Central bank attempting to slow inflation that is threatening the entire economy
The Federal Reserve is raising interest rates 0.75% in an effort to slow rising inflation. This signals the Fed’s most aggressive move since 1994. The central bank also downgraded its economic forecast. The Fed said it expects the economy to grow 1.7% in both 2022 and 2023, down from its March estimate of 2.8% and 2.2%, respectively.
While the increase was expected, the amount is 25-basis points higher than the bank originally projected earlier in the year. As inflation has continued to rise with no sign of cooling, the Federal Reserve increased the amount of the increase. Economists say the central bank is risking a recession in order to slow rapidly rising inflation.
In just the last few days, the Fed has received plenty of economic bad news. Government data showed consumer prices rose 8.6% year-over-year in May – the fastest pace of price increases since 1981. In addition, the scope of inflation across the entire economy shows little signs of slowing.
Consumer sentiment has fallen to the lowest level ever recorded, dating back to the mid-1970s. As a result of these negative economic reports, there was an extensive stock sell-off with the S&P 500 entering a bear market at the close of trading Monday.

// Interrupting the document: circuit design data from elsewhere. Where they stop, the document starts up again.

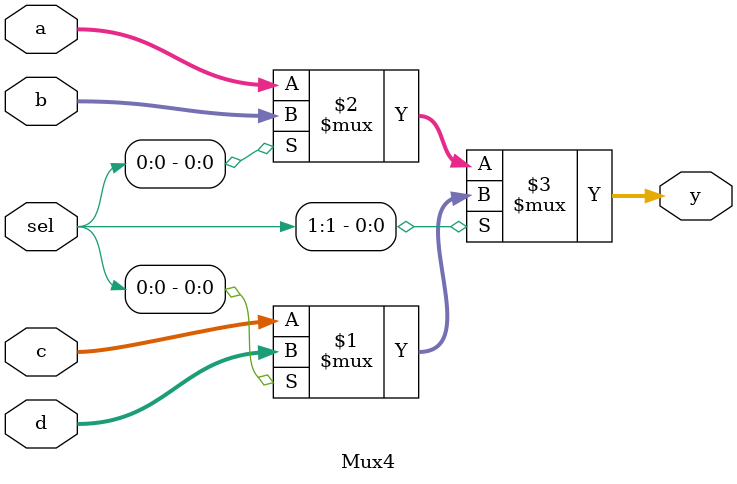
<source format=v>
`timescale 1ns / 1ps

module Mux4#(parameter MUX_WIDTH = 5) (
    input [MUX_WIDTH-1:0] a,b,c,d,
    input [1:0] sel,
    output [MUX_WIDTH-1:0] y
    );

    
    assign y = sel[1] ? (sel[0] ? d : c) : (sel[0] ? b : a);
endmodule

</source>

Fed officials have carefully readied investors for successive 0.5% rate increases, which represents the fastest pace in more than 20 years. But now the bank leaders will be admitting that wasn’t fast enough, leaving markets to wonder what the future will look like.

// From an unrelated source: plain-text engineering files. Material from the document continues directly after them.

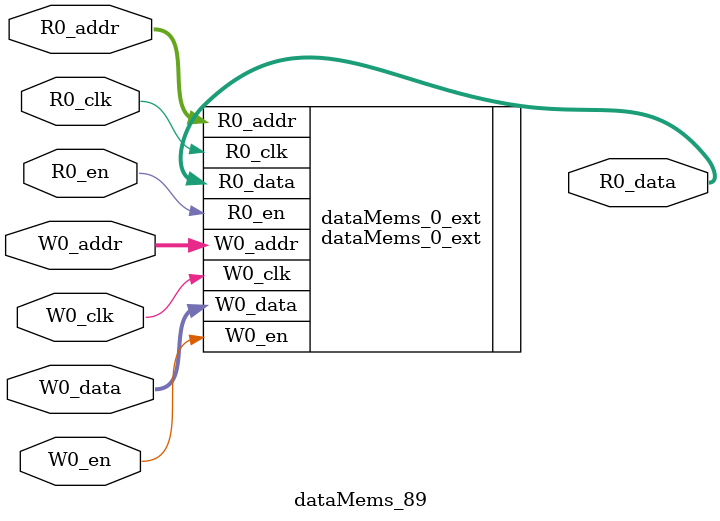
<source format=sv>
`ifndef RANDOMIZE
  `ifdef RANDOMIZE_REG_INIT
    `define RANDOMIZE
  `endif // RANDOMIZE_REG_INIT
`endif // not def RANDOMIZE
`ifndef RANDOMIZE
  `ifdef RANDOMIZE_MEM_INIT
    `define RANDOMIZE
  `endif // RANDOMIZE_MEM_INIT
`endif // not def RANDOMIZE

`ifndef RANDOM
  `define RANDOM $random
`endif // not def RANDOM

// Users can define 'PRINTF_COND' to add an extra gate to prints.
`ifndef PRINTF_COND_
  `ifdef PRINTF_COND
    `define PRINTF_COND_ (`PRINTF_COND)
  `else  // PRINTF_COND
    `define PRINTF_COND_ 1
  `endif // PRINTF_COND
`endif // not def PRINTF_COND_

// Users can define 'ASSERT_VERBOSE_COND' to add an extra gate to assert error printing.
`ifndef ASSERT_VERBOSE_COND_
  `ifdef ASSERT_VERBOSE_COND
    `define ASSERT_VERBOSE_COND_ (`ASSERT_VERBOSE_COND)
  `else  // ASSERT_VERBOSE_COND
    `define ASSERT_VERBOSE_COND_ 1
  `endif // ASSERT_VERBOSE_COND
`endif // not def ASSERT_VERBOSE_COND_

// Users can define 'STOP_COND' to add an extra gate to stop conditions.
`ifndef STOP_COND_
  `ifdef STOP_COND
    `define STOP_COND_ (`STOP_COND)
  `else  // STOP_COND
    `define STOP_COND_ 1
  `endif // STOP_COND
`endif // not def STOP_COND_

// Users can define INIT_RANDOM as general code that gets injected into the
// initializer block for modules with registers.
`ifndef INIT_RANDOM
  `define INIT_RANDOM
`endif // not def INIT_RANDOM

// If using random initialization, you can also define RANDOMIZE_DELAY to
// customize the delay used, otherwise 0.002 is used.
`ifndef RANDOMIZE_DELAY
  `define RANDOMIZE_DELAY 0.002
`endif // not def RANDOMIZE_DELAY

// Define INIT_RANDOM_PROLOG_ for use in our modules below.
`ifndef INIT_RANDOM_PROLOG_
  `ifdef RANDOMIZE
    `ifdef VERILATOR
      `define INIT_RANDOM_PROLOG_ `INIT_RANDOM
    `else  // VERILATOR
      `define INIT_RANDOM_PROLOG_ `INIT_RANDOM #`RANDOMIZE_DELAY begin end
    `endif // VERILATOR
  `else  // RANDOMIZE
    `define INIT_RANDOM_PROLOG_
  `endif // RANDOMIZE
`endif // not def INIT_RANDOM_PROLOG_

// Include register initializers in init blocks unless synthesis is set
`ifndef SYNTHESIS
  `ifndef ENABLE_INITIAL_REG_
    `define ENABLE_INITIAL_REG_
  `endif // not def ENABLE_INITIAL_REG_
`endif // not def SYNTHESIS

// Include rmemory initializers in init blocks unless synthesis is set
`ifndef SYNTHESIS
  `ifndef ENABLE_INITIAL_MEM_
    `define ENABLE_INITIAL_MEM_
  `endif // not def ENABLE_INITIAL_MEM_
`endif // not def SYNTHESIS

module dataMems_89(	// @[generators/ara/src/main/scala/UnsafeAXI4ToTL.scala:365:62]
  input  [4:0]   R0_addr,
  input          R0_en,
  input          R0_clk,
  output [130:0] R0_data,
  input  [4:0]   W0_addr,
  input          W0_en,
  input          W0_clk,
  input  [130:0] W0_data
);

  dataMems_0_ext dataMems_0_ext (	// @[generators/ara/src/main/scala/UnsafeAXI4ToTL.scala:365:62]
    .R0_addr (R0_addr),
    .R0_en   (R0_en),
    .R0_clk  (R0_clk),
    .R0_data (R0_data),
    .W0_addr (W0_addr),
    .W0_en   (W0_en),
    .W0_clk  (W0_clk),
    .W0_data (W0_data)
  );
endmodule


</source>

That future is likely to include more big rate hikes. The Fed forecast the federal funds rate to end the year between 3.25% and 3.5%, suggesting that another 0.75% increase in July and a 0.5% increase in September are likely.
The Fed said it is “strongly committed” to returning inflation to the 2% range.
The increase will affect much of the economy, pushing up rates for credit cards, home equity loans, and mortgages. Fixed 30-year mortgages have increased to 5.23% from 3.22% earlier this year. On the flip side, those with savings accounts will should see higher bank saving rates after years of near-zero returns.